Special Operations Black Arrow Small Cruise Missile
Black Arrow is a small, lightweight cruise missile that can be fired from a variety of platforms, including palletized drop, ramp launch tubes, or conventionally launched from a stores pylon on a fixed-wing aircraft.[2] It is envisioned as a "service-common 'bus'" that can be employed by a variety of platforms.[3] It weighs approximately 200 pounds.[3] Black Arrow was designed to be a low-cost “mission-adaptable delivery platform” capable of carrying out a variety of missions, including utilizing both warheads and non-kinetic payloads.[2] It is designed to be produced at scale, in large quantities.[2]
…
Leidos uses model-based system engineering practices as well as open system architecture to reduce Black Arrow's costs and allow it to be built rapidly at scale.[2] Leidos cited their experience with rapidly fielding the GBU-69 Small Glide Munition (SGM) and demonstrating the Dynetics X-61 Gremlins with enabling them to meet several important milestones with the small cruise missile program.[7][5] Black Arrow's intended scalability utilizes the same open system architecture and modular airframe practices as the GBU-69, of which Leidos has delivered 4,000 units to date as of April 2025.

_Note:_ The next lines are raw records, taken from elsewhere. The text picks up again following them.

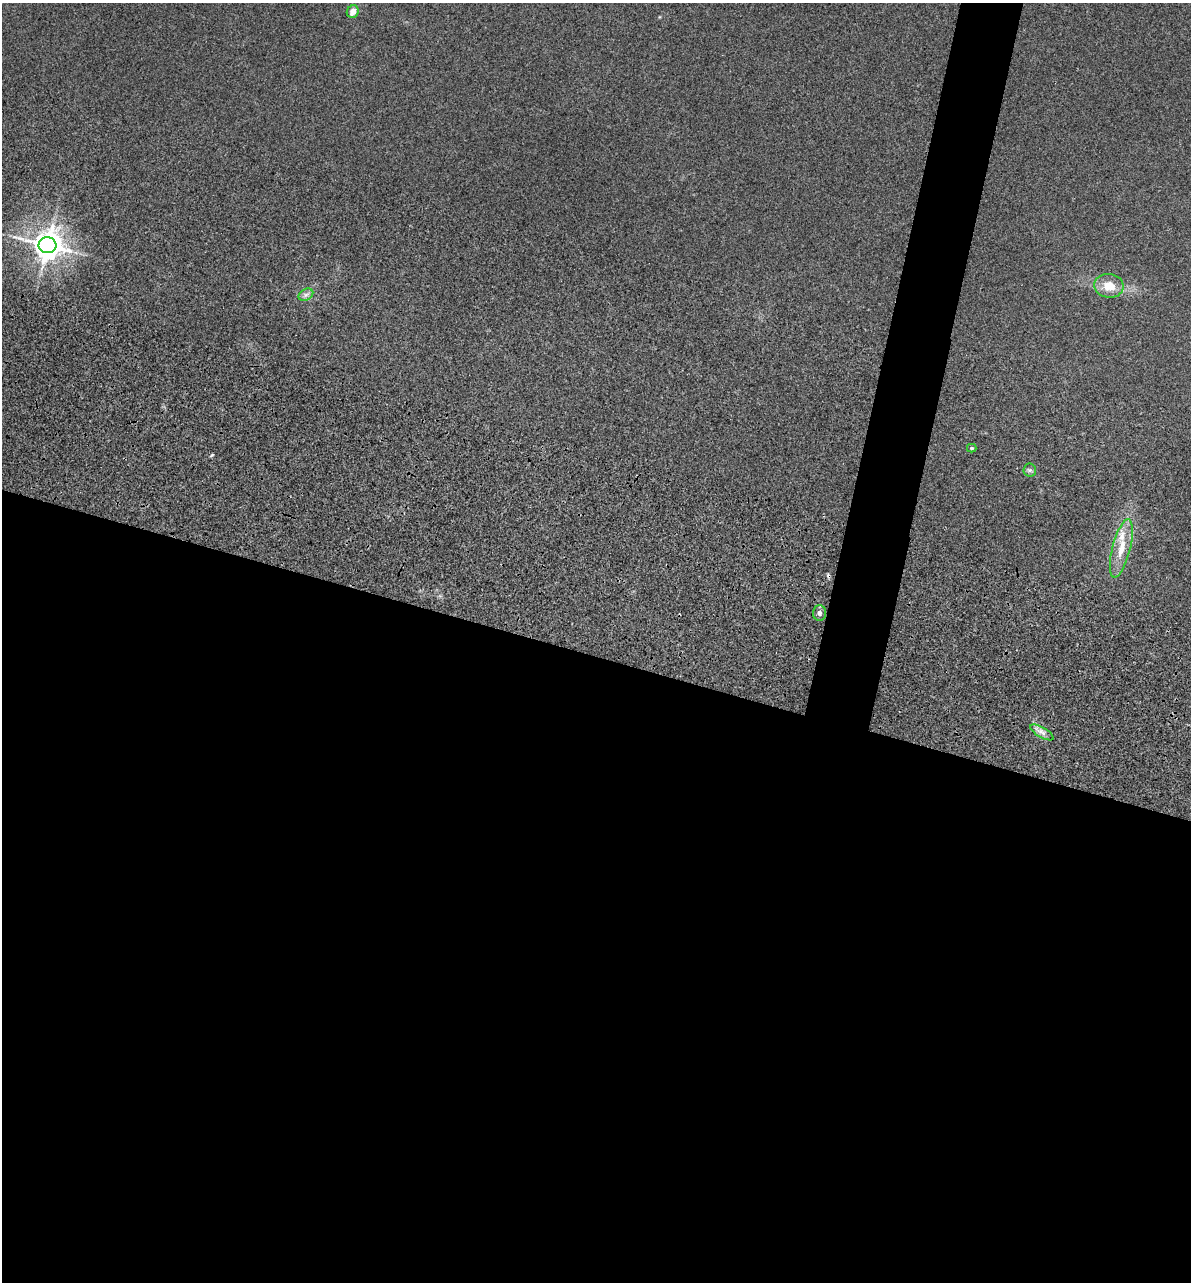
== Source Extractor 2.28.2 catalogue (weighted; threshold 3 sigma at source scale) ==
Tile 14 of 4 x 4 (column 2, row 4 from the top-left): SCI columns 1432-2620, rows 393-1672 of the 5355 x 5901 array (HDU 1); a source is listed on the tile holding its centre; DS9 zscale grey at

Since you are the good idea fairy, I've always wondered how many times you can wear a pair of tights before they get a run.
All kidding aside, production of hi-tech weapons is a problem that needs to be solved forthwith. The lessons of Ukraine are not being taken to heart.
We have forgotten about mass and attrition, and we're on the wrong end of them. We won't need to reload VLS cells if we can't produce enough weapons to reload them. We won't need munitions for aircraft if the squadrons have been attritted to nothing in the first week. We don't have enough shipping to keep the Navy and Air Force in action west of Pearl. It's not enough to have long-range weapons and aircraft; we need the logistics to sustain them, week after week, month after month.